(Transcribed page contents)
↓
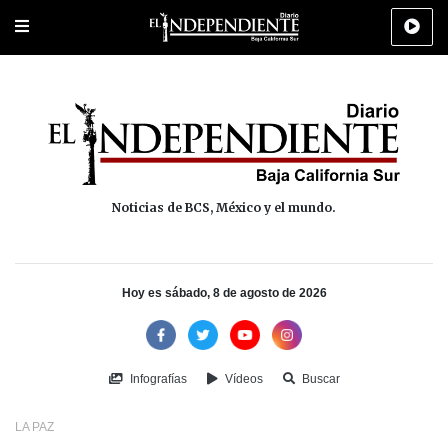
Portada
La Paz
Los Cabos
Policiaca
Deportes
Cultura
Na
Noticias de BCS, México y el mundo.
Hoy es sábado, 8 de agosto de 2026
Infografías
Vídeos
Buscar
LA PAZ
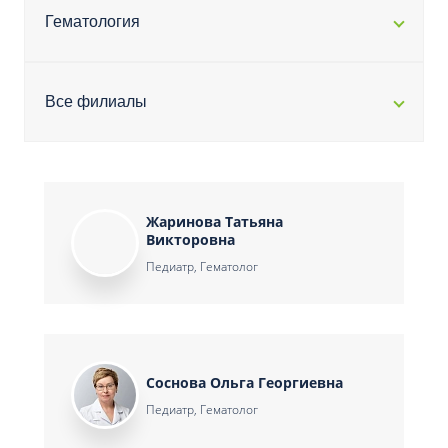
Гематология
Все филиалы
Жаринова Татьяна
Викторовна
Педиатр, Гематолог
Соснова Ольга Георгиевна
Педиатр, Гематолог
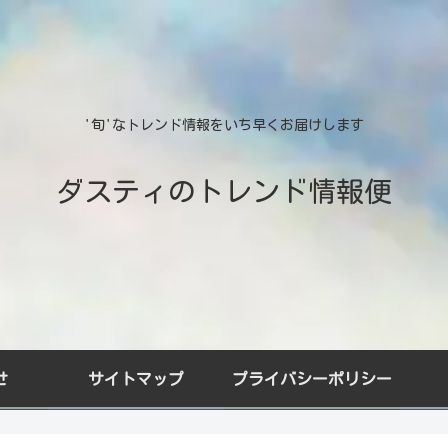
'旬'なトレンド情報をいち早くお届けします
ダスティのトレンド情報便
せ
サイトマップ
プライバシーポリシー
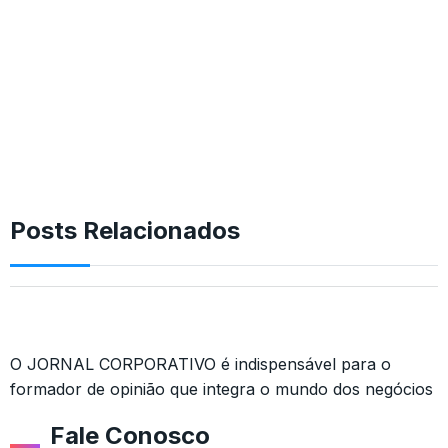
Posts Relacionados
O JORNAL CORPORATIVO é indispensável para o
formador de opinião que integra o mundo dos negócios
Fale Conosco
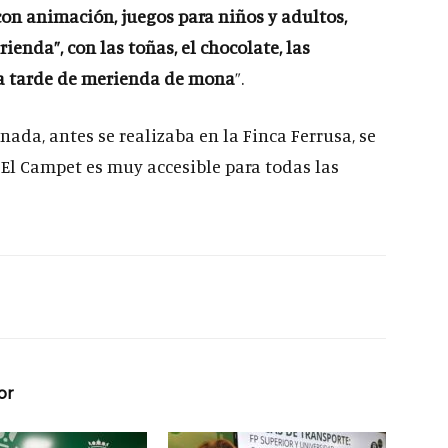
con animación, juegos para niños y adultos,
enda”, con las toñas, el chocolate, las
una tarde de merienda de mona
”.
nada, antes se realizaba en la Finca Ferrusa, se
 El Campet es muy accesible para todas las
or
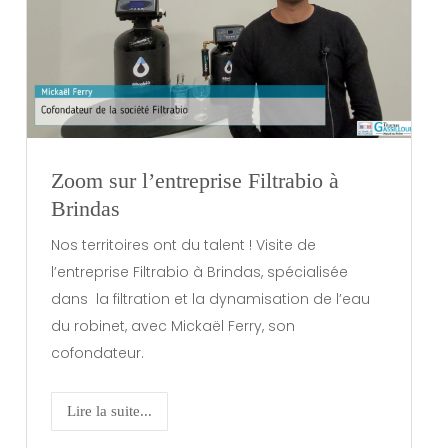
Zoom sur l’entreprise Filtrabio à
Brindas
Nos territoires ont du talent ! Visite de
l’entreprise Filtrabio à Brindas, spécialisée
dans la filtration et la dynamisation de l’eau
du robinet, avec Mickaël Ferry, son
cofondateur.
Lire la suite...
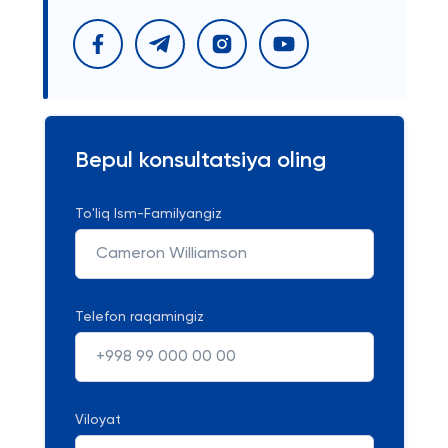
Bepul konsultatsiya oling
To'liq Ism-Familyangiz
Telefon raqamingiz
Viloyat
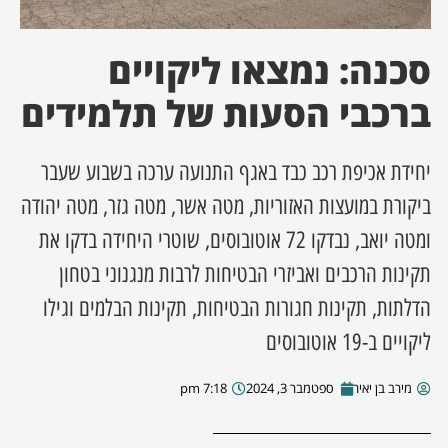
ן מסע מלחמה
סכנה: נמצאו ליקויים
ת השבוע
ברכבי הסעות של תלמידים
ונים
יחידת אכיפת רכב כבד באגף התנועה ערכה בשבוע שעבר
ביקורת במועצות האזוריות, מטה אשר, מטה גזר, מטה יהודה
לות מקומית
ומטה יואב, נבדקו 72 אוטובוסים, שוטרי היחידה בדקו את
דקס עסקים
תקינות הרכבים ואביזרי הבטיחות לרבות מנגנוני בטחון
הדלתות, תקינות חגורות הבטיחות, תקינות הבלמים וגילו
ליקויים ב-19 אוטובוסים
מירב בן יאיר
ספטמבר 3, 2024
7:18 pm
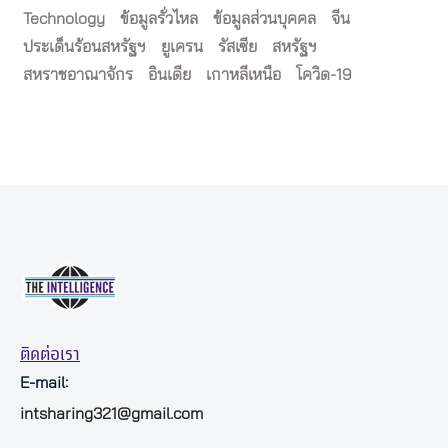
Technology
ข้อมูลรั่วไหล
ข้อมูลส่วนบุคคล
จีน
ประเด็นร้อนสหรัฐฯ
ยูเครน
รัสเซีย
สหรัฐฯ
สหราชอาณาจักร
อินเดีย
เกาหลีเหนือ
โควิด-19
ติดต่อเรา
E-mail:
intsharing321@gmail.com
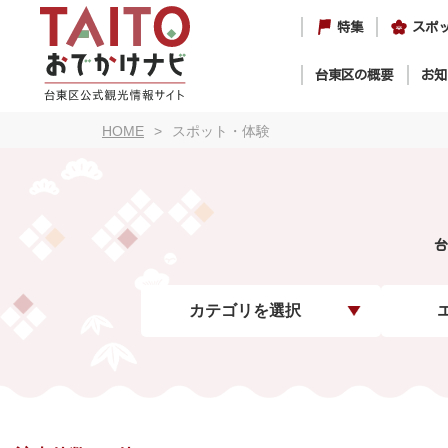
特集
スポ
台東区の概要
お知
HOME
スポット・体験
台
カテゴリを選択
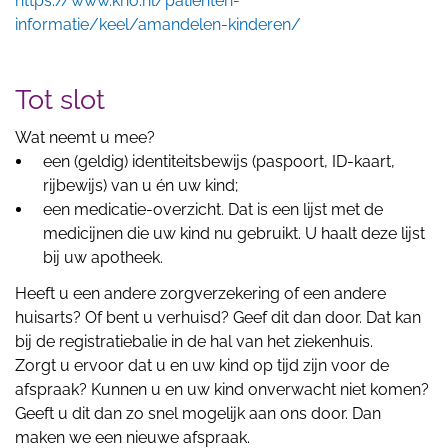
https://www.kno.nl/patienten-
informatie/keel/amandelen-kinderen/
Tot slot
Wat neemt u mee?
een (geldig) identiteitsbewijs (paspoort, ID-kaart,
rijbewijs) van u én uw kind;
een medicatie-overzicht. Dat is een lijst met de
medicijnen die uw kind nu gebruikt. U haalt deze lijst
bij uw apotheek.
Heeft u een andere zorgverzekering of een andere
huisarts? Of bent u verhuisd? Geef dit dan door. Dat kan
bij de registratiebalie in de hal van het ziekenhuis.
Zorgt u ervoor dat u en uw kind op tijd zijn voor de
afspraak? Kunnen u en uw kind onverwacht niet komen?
Geeft u dit dan zo snel mogelijk aan ons door. Dan
maken we een nieuwe afspraak.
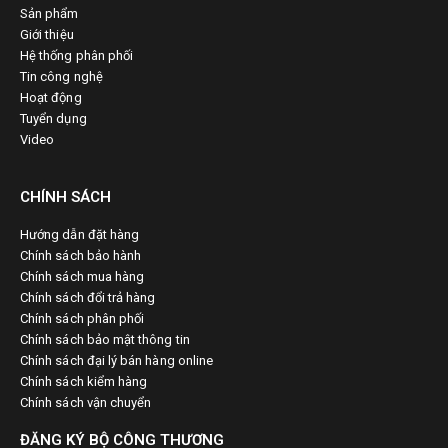
Sản phẩm
Giới thiệu
Hệ thống phân phối
Tin công nghệ
Hoạt động
Tuyển dụng
Video
CHÍNH SÁCH
Hướng dẫn đặt hàng
Chính sách bảo hành
Chính sách mua hàng
Chính sách đổi trả hàng
Chính sách phân phối
Chính sách bảo mật thông tin
Chính sách đại lý bán hàng online
Chính sách kiểm hàng
Chính sách vận chuyển
ĐĂNG KÝ BỘ CÔNG THƯƠNG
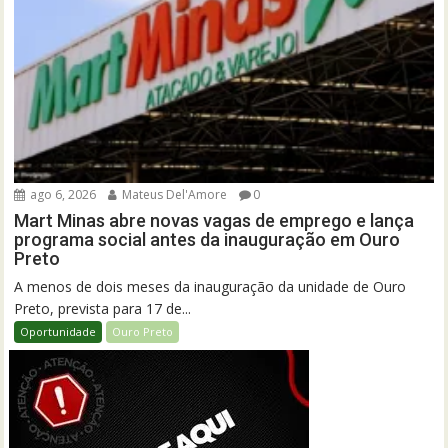
ago 6, 2026
Mateus Del'Amore
0
Mart Minas abre novas vagas de emprego e lança
programa social antes da inauguração em Ouro
Preto
A menos de dois meses da inauguração da unidade de Ouro
Preto, prevista para 17 de...
Oportunidade
Ouro Preto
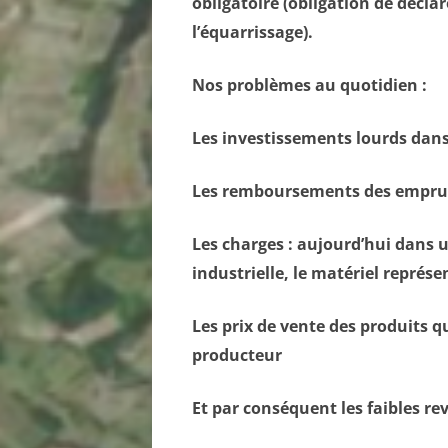
obligatoire (obligation de décla
l’équarrissage).
Nos problèmes au quotidien :
Les investissements lourds dans
Les remboursements des empru
Les charges : aujourd’hui dans 
industrielle, le matériel représ
Les prix de vente des produits q
producteur
Et par conséquent les faibles re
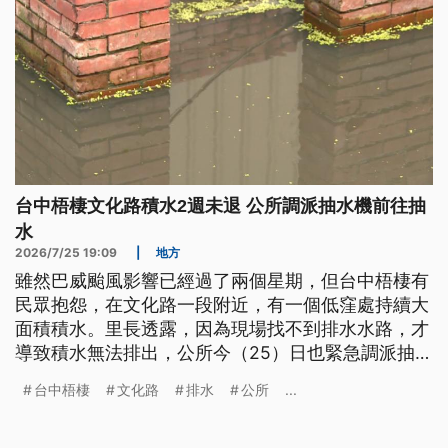
台中梧棲文化路積水2週未退 公所調派抽水機前往抽
水
2026/7/25 19:09
|
地方
雖然巴威颱風影響已經過了兩個星期，但台中梧棲有
民眾抱怨，在文化路一段附近，有一個低窪處持續大
面積積水。里長透露，因為現場找不到排水水路，才
導致積水無法排出，公所今（25）日也緊急調派抽水
機前往抽水，也會盡速會勘研議改善方案。
台中梧棲
文化路
排水
公所
...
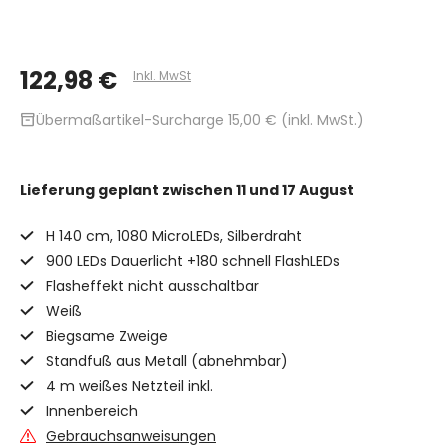
122,98 €
Inkl. MwSt
inventory_2
Übermaßartikel-Surcharge 15,00 € (inkl. MwSt.)
Lieferung geplant
zwischen 11 und 17 August
H 140 cm, 1080 MicroLEDs, Silberdraht
900 LEDs Dauerlicht +180 schnell FlashLEDs
Flasheffekt nicht ausschaltbar
Weiß
Biegsame Zweige
Standfuß aus Metall (abnehmbar)
4 m weißes Netzteil inkl.
Innenbereich
Gebrauchsanweisungen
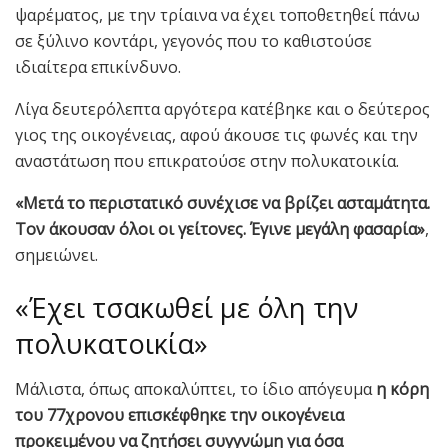
ψαρέματος, με την τρίαινα να έχει τοποθετηθεί πάνω
σε ξύλινο κοντάρι, γεγονός που το καθιστούσε
ιδιαίτερα επικίνδυνο.
Λίγα δευτερόλεπτα αργότερα κατέβηκε και ο δεύτερος
γιος της οικογένειας, αφού άκουσε τις φωνές και την
αναστάτωση που επικρατούσε στην πολυκατοικία.
«Μετά το περιστατικό συνέχισε να βρίζει ασταμάτητα.
Τον άκουσαν όλοι οι γείτονες. Έγινε μεγάλη φασαρία»
,
σημειώνει.
«Έχει τσακωθεί με όλη την
πολυκατοικία»
Μάλιστα, όπως αποκαλύπτει, το ίδιο απόγευμα
η κόρη
του 77χρονου επισκέφθηκε την οικογένεια
προκειμένου να ζητήσει συγγνώμη για όσα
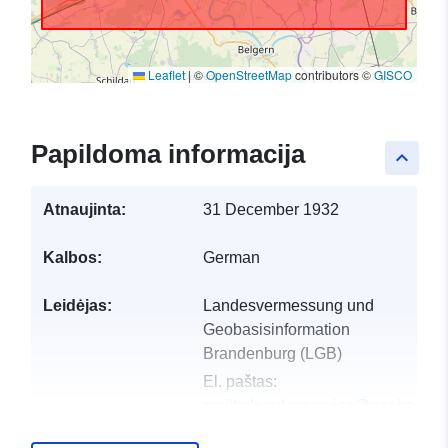
Leaflet
|
©
OpenStreetMap
contributors ©
GISCO
Papildoma informacija
keyboard_arrow_up
Atnaujinta:
31 December 1932
Kalbos:
German
Leidėjas:
Landesvermessung und
Geobasisinformation
Brandenburg (LGB)
El. paštas:
mailto:kundenservice@geobasis-
bb.de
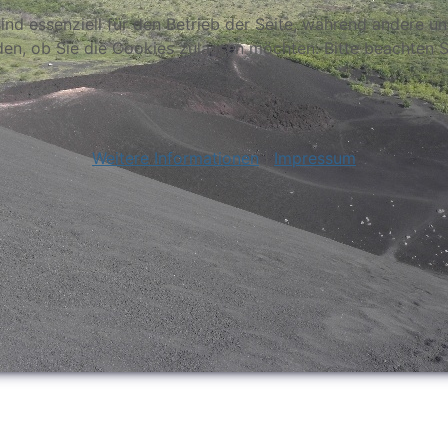
ind essenziell für den Betrieb der Seite, während andere u
den, ob Sie die Cookies zulassen möchten. Bitte beachten S
Weitere Informationen
|
Impressum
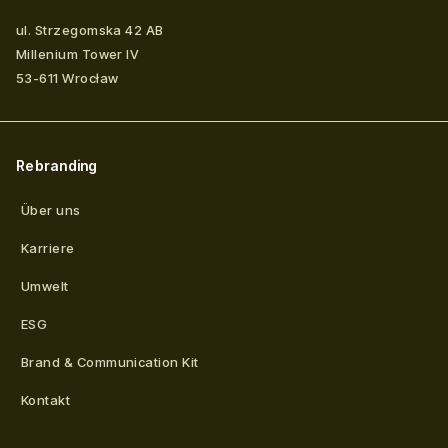
ul. Strzegomska 42 AB
Millenium Tower IV
53-611
Wrocław
Rebranding
Über uns
Karriere
Umwelt
ESG
Brand & Communication Kit
Kontakt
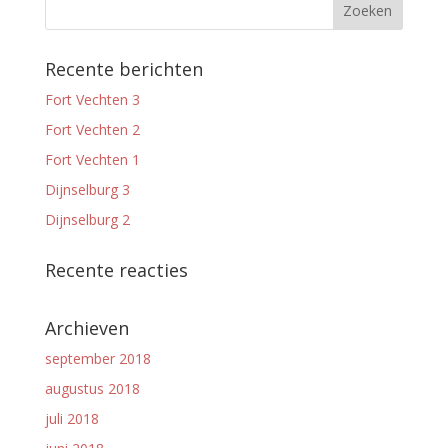
Recente berichten
Fort Vechten 3
Fort Vechten 2
Fort Vechten 1
Dijnselburg 3
Dijnselburg 2
Recente reacties
Archieven
september 2018
augustus 2018
juli 2018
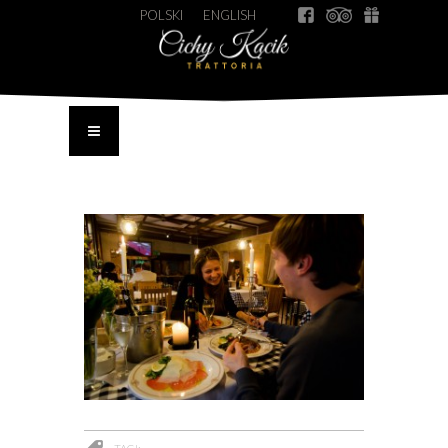
POLSKI
ENGLISH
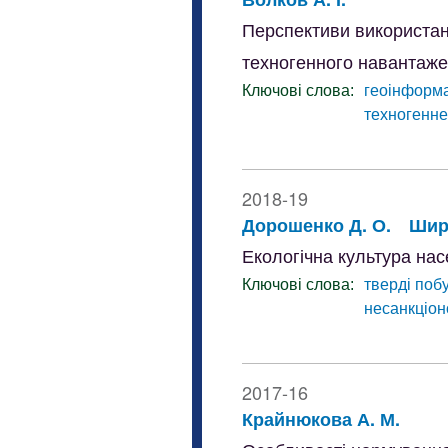
Перспективи використан
техногенного навантаже
Ключові слова:
геоінформа
техногенн
2018-19
Дорошенко Д. О.
Шир
Екологічна культура нас
Ключові слова:
тверді поб
несанкціон
2017-16
Крайнюкова А. М.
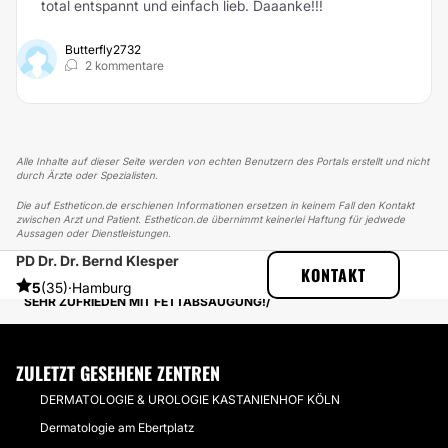
total entspannt und einfach lieb. Daaanke!!!
Butterfly2732
2 kommentare
Alle Inhalte auf dieser Seite werden von echten Benutzern des Portals erstellt und nicht
durch Ärzte oder Spezialisten.
Die auf Estheticon.de erschienen Informationen ersetzen in keinem Fall den Kontakt
zwischen Arzt und Patient. Estheticon.de übernimmt keinerlei Haftung für jedwede
Aussagen oder Dienstleistungen.
PD Dr. Dr. Bernd Klesper
ESTHETICON
ERFAHRUNGSBERICHTE
KONTAKT
ERFAHRUNGSBERICHTE ÜBER FETTABSAUGUNG
5
(35)
·
Hamburg
SEHR ZUFRIEDEN MIT FETTABSAUGUNG!
ZULETZT GESEHENE ZENTREN
DERMATOLOGIE & UROLOGIE KASTANIENHOF KÖLN
Dermatologie am Ebertplatz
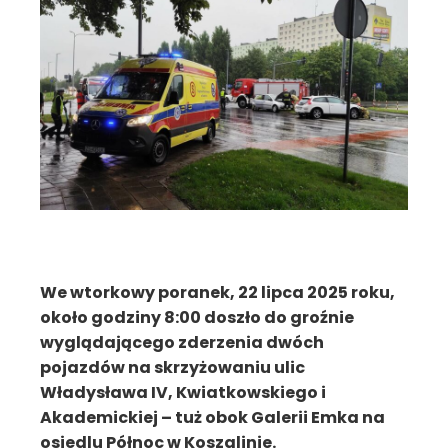
We wtorkowy poranek, 22 lipca 2025 roku,
około godziny 8:00 doszło do groźnie
wyglądającego zderzenia dwóch
pojazdów na skrzyżowaniu ulic
Władysława IV, Kwiatkowskiego i
Akademickiej – tuż obok Galerii Emka na
osiedlu Północ w Koszalinie.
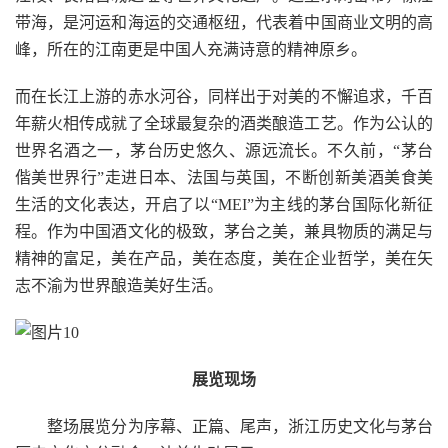
带海，是河运和海运的交通枢纽，代表着中国商业文明的高
峰，所在的江南更是中国人充满诗意的精神原乡。
而在长江上游的赤水河谷，同样出于对美的不懈追求，千百
年薪火相传成就了全球最复杂的酒类酿造工艺。作为公认的
世界名酒之一，茅台历史悠久、源远流长。不久前，“茅台
偕美世界行”走进日本、法国与英国，不断创新美酒美食美
生活的文化表达，开启了以“MEI”为主线的茅台国际化新征
程。作为中国酒文化的极致，茅台之美，兼具物质的满足与
精神的富足，美在产品，美在态度，美在企业哲学，美在矢
志不渝为世界酿造美好生活。
展览现场
整场展览分为序幕、正篇、尾声，浙江历史文化与茅台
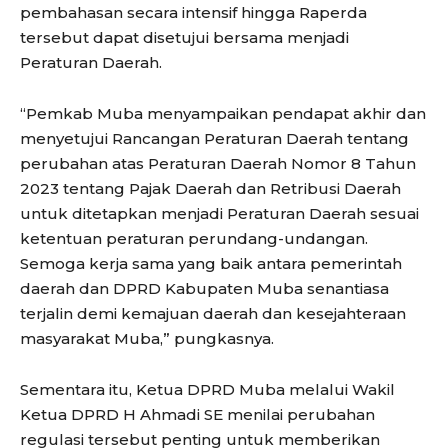
pembahasan secara intensif hingga Raperda
tersebut dapat disetujui bersama menjadi
Peraturan Daerah.
“Pemkab Muba menyampaikan pendapat akhir dan
menyetujui Rancangan Peraturan Daerah tentang
perubahan atas Peraturan Daerah Nomor 8 Tahun
2023 tentang Pajak Daerah dan Retribusi Daerah
untuk ditetapkan menjadi Peraturan Daerah sesuai
ketentuan peraturan perundang-undangan.
Semoga kerja sama yang baik antara pemerintah
daerah dan DPRD Kabupaten Muba senantiasa
terjalin demi kemajuan daerah dan kesejahteraan
masyarakat Muba,” pungkasnya.
Sementara itu, Ketua DPRD Muba melalui Wakil
Ketua DPRD H Ahmadi SE menilai perubahan
regulasi tersebut penting untuk memberikan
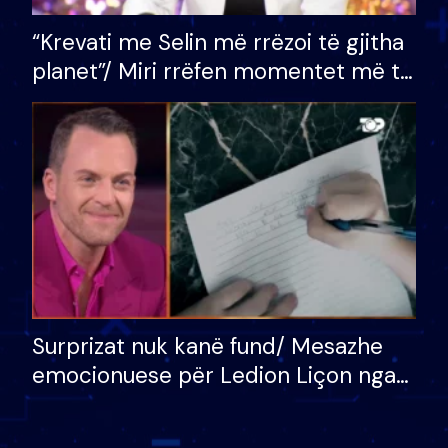
“Krevati me Selin më rrëzoi të gjitha
planet”/ Miri rrëfen momentet më të
bukura në shtëpinë e BB VIP: Do më
mungojë zilja e mëngjesit kur…
Surprizat nuk kanë fund/ Mesazhe
emocionuese për Ledion Liçon nga
nëna dhe fëmijët e tij, moderatori
nuk i mban dot lotët: Nuk meritoj…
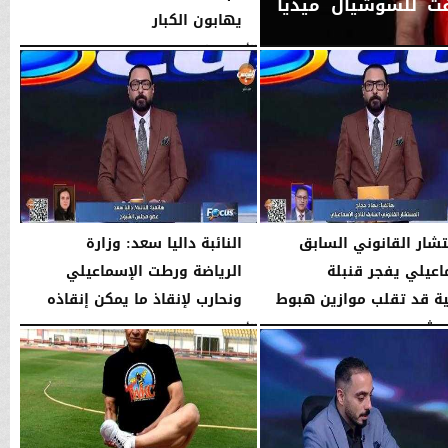
فت للسوشيال ميديا
يهابون الكبار
الأحد، 5 يوليو 2026
09:10 مـ
شار القانوني السابق
​النائبة داليا سعد: وزارة
اعيلي يفجر قنبلة
الرياضة ورطت الإسماعيلي
ية قد تقلب موازين هبوط
ونحارب لإنقاذ ما يمكن إنقاذه
ويش
الأحد، 7 يونيو 2026
01:15 صـ
01:17 صـ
↑
* Your instructions:
In the data above, find the line containing "台中梧棲文化路積水2週未退 公所調派抽水機前往抽" and the line containing "ιδιαίτερα επικίνδυνο.". Copy exactly the stretch from the first through the second, both included, leaving out any picture.

* Reply:
台中梧棲文化路積水2週未退 公所調派抽水機前往抽
水
2026/7/25 19:09
|
地方
雖然巴威颱風影響已經過了兩個星期，但台中梧棲有
民眾抱怨，在文化路一段附近，有一個低窪處持續大
面積積水。里長透露，因為現場找不到排水水路，才
導致積水無法排出，公所今（25）日也緊急調派抽水
機前往抽水，也會盡速會勘研議改善方案。
台中梧棲
文化路
排水
公所
...
122,98 €
Inkl. MwSt
inventory_2
Übermaßartikel-Surcharge 15,00 € (inkl. MwSt.)
Lieferung geplant
zwischen 11 und 17 August
H 140 cm, 1080 MicroLEDs, Silberdraht
900 LEDs Dauerlicht +180 schnell FlashLEDs
Flasheffekt nicht ausschaltbar
Weiß
Biegsame Zweige
Standfuß aus Metall (abnehmbar)
4 m weißes Netzteil inkl.
Innenbereich
Gebrauchsanweisungen
ψαρέματος, με την τρίαινα να έχει τοποθετηθεί πάνω
σε ξύλινο κοντάρι, γεγονός που το καθιστούσε
ιδιαίτερα επικίνδυνο.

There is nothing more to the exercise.